▶ [Work required]:
Use the entries below and reproduce exactly the lines from the one containing "[95,757,327,769] [55,776,586,791] [55,794,277,811]" down to the one containing "[239,814,560,826] automation/IPFabric-Extract.tdsx ->", both of them included.

▶ [Provided data]:
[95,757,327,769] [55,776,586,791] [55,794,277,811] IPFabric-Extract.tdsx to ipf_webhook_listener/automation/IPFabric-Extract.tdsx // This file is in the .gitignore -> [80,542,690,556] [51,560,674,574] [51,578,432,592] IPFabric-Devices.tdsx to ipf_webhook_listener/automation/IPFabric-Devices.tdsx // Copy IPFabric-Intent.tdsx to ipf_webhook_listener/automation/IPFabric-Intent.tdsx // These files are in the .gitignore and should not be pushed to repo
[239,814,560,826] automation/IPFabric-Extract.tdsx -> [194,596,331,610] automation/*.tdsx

...

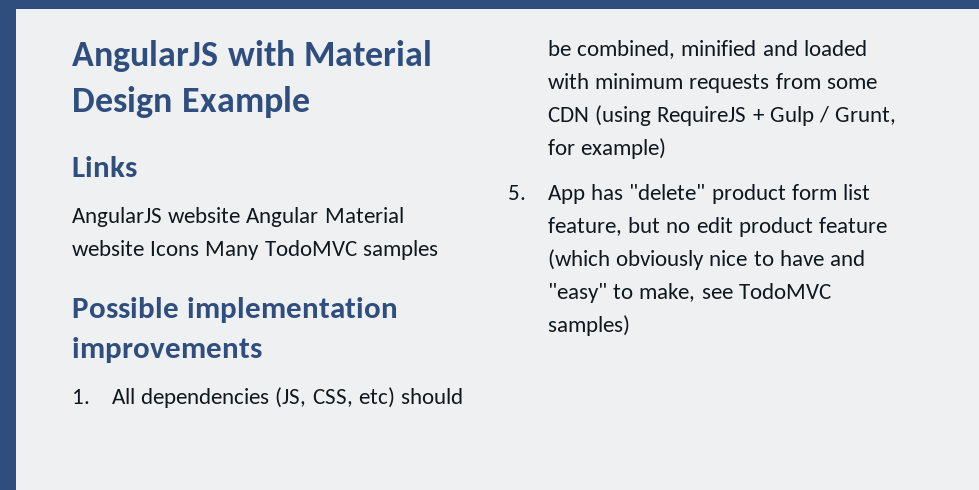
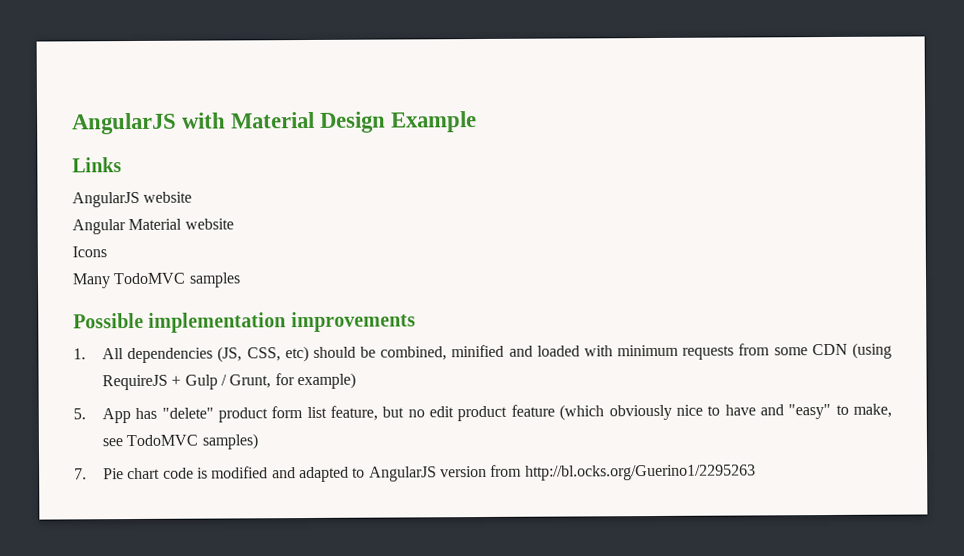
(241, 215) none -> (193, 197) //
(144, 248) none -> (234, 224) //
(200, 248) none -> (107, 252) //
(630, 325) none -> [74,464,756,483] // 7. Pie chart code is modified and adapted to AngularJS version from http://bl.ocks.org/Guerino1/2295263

▶ [Exercise response]:
[95,757,327,769] [55,776,586,791] [55,794,277,811] IPFabric-Extract.tdsx to ipf_webhook_listener/automation/IPFabric-Extract.tdsx // This file is in the .gitignore -> [80,542,690,556] [51,560,674,574] [51,578,432,592] IPFabric-Devices.tdsx to ipf_webhook_listener/automation/IPFabric-Devices.tdsx // Copy IPFabric-Intent.tdsx to ipf_webhook_listener/automation/IPFabric-Intent.tdsx // These files are in the .gitignore and should not be pushed to repo
[239,814,560,826] automation/IPFabric-Extract.tdsx -> [194,596,331,610] automation/*.tdsx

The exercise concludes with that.